→ RECORDS FOR THE EXERCISE
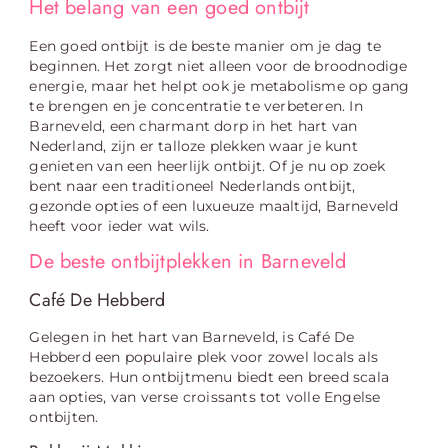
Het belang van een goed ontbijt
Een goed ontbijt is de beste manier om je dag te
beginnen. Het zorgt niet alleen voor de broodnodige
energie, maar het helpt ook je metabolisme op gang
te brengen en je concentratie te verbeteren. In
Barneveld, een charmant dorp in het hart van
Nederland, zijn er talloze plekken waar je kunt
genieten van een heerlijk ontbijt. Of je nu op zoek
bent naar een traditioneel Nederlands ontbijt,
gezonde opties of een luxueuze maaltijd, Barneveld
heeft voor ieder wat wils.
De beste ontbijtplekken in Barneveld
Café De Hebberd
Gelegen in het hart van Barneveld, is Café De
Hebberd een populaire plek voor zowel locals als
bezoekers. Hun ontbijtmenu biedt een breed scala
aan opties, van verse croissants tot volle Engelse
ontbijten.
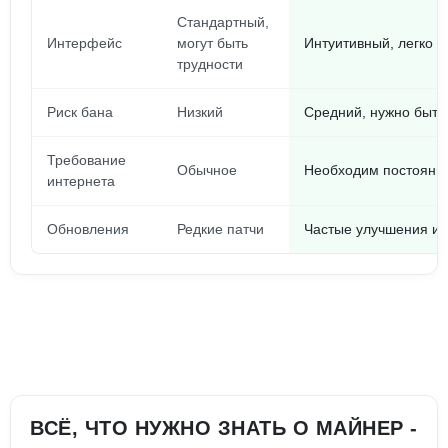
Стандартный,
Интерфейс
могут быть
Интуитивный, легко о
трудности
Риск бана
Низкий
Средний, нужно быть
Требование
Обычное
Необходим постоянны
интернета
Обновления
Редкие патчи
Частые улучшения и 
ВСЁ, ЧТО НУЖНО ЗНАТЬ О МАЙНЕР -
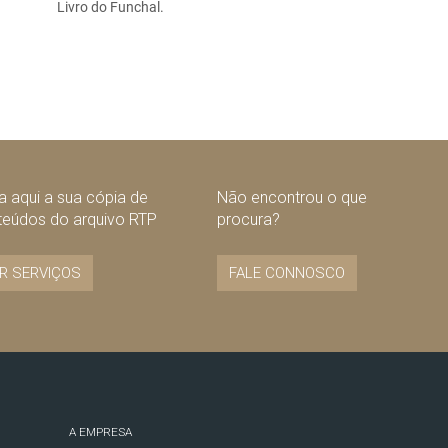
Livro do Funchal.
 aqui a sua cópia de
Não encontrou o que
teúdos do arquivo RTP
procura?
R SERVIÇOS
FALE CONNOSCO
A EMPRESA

→ DIRECTIONS FOR THIS TASK
Return verbatim every line of the material from the one containing "Livro do Funchal." down to the final line of the material, both included.

→ ANSWER AREA
Livro do Funchal.
 aqui a sua cópia de
Não encontrou o que
teúdos do arquivo RTP
procura?
R SERVIÇOS
FALE CONNOSCO
A EMPRESA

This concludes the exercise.